Task description: Reproduce the stretch of the sermon excerpt below from "As Jesus told" through "that he ‘chooses'.".

------ Source extract

After the service, which
included the laying-on-of-hands and prayer for healing, she spoke
with me again. But this time she was standing up straight and not
wincing. However the greatest change I saw in her was a beaming
smile on her face and a complete transformation of her countenance
and the twinkle of the presence of God in her eyes. This woman had
been born-again and had encountered the kingdom of God!
For most people though the
process of being born-again is a much more gradual and gentle thing.
As Jesus told Nicodemus ‘the wind blows where it chooses, and you
hear the sound of it, but you do not know where it comes from or
where it is goes. So it is with everyone who is born of the Spirit.'
[John 3:8] God's Spirit works in different ways in different people
but it is important to note that it is always in a way and at a
pace that he ‘chooses'.
We heard the gospel reading
conclude with Jesus teaching Nicodemus about his coming crucifixion.

------------
------ Dataset content

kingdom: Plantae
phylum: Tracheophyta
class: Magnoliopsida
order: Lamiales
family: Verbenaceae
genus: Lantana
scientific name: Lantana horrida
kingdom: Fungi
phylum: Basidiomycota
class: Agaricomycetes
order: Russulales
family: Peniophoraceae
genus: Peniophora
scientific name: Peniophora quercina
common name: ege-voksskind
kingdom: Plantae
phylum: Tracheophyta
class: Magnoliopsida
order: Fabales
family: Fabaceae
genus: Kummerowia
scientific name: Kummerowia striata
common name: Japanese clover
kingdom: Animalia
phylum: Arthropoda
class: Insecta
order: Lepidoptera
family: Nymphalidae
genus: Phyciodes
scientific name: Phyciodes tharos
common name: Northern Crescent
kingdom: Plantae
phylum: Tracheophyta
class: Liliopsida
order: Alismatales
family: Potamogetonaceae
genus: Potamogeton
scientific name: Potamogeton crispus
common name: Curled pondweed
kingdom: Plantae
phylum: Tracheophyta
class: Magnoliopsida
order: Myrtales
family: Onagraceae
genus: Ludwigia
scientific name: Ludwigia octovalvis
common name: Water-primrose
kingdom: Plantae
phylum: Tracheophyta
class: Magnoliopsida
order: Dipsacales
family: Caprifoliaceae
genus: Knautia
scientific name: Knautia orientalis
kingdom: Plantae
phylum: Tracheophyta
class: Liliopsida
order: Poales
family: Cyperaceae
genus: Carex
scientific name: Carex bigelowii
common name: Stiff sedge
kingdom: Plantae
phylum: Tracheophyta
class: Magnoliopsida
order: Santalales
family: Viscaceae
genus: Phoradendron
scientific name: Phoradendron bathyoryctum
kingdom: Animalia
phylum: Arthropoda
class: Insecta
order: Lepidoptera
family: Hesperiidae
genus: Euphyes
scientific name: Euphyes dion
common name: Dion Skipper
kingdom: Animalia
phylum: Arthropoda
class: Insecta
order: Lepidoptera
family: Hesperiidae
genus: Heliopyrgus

------------

Solution to this exercise:
As Jesus told Nicodemus ‘the wind blows where it chooses, and you
hear the sound of it, but you do not know where it comes from or
where it is goes. So it is with everyone who is born of the Spirit.'
[John 3:8] God's Spirit works in different ways in different people
but it is important to note that it is always in a way and at a
pace that he ‘chooses'.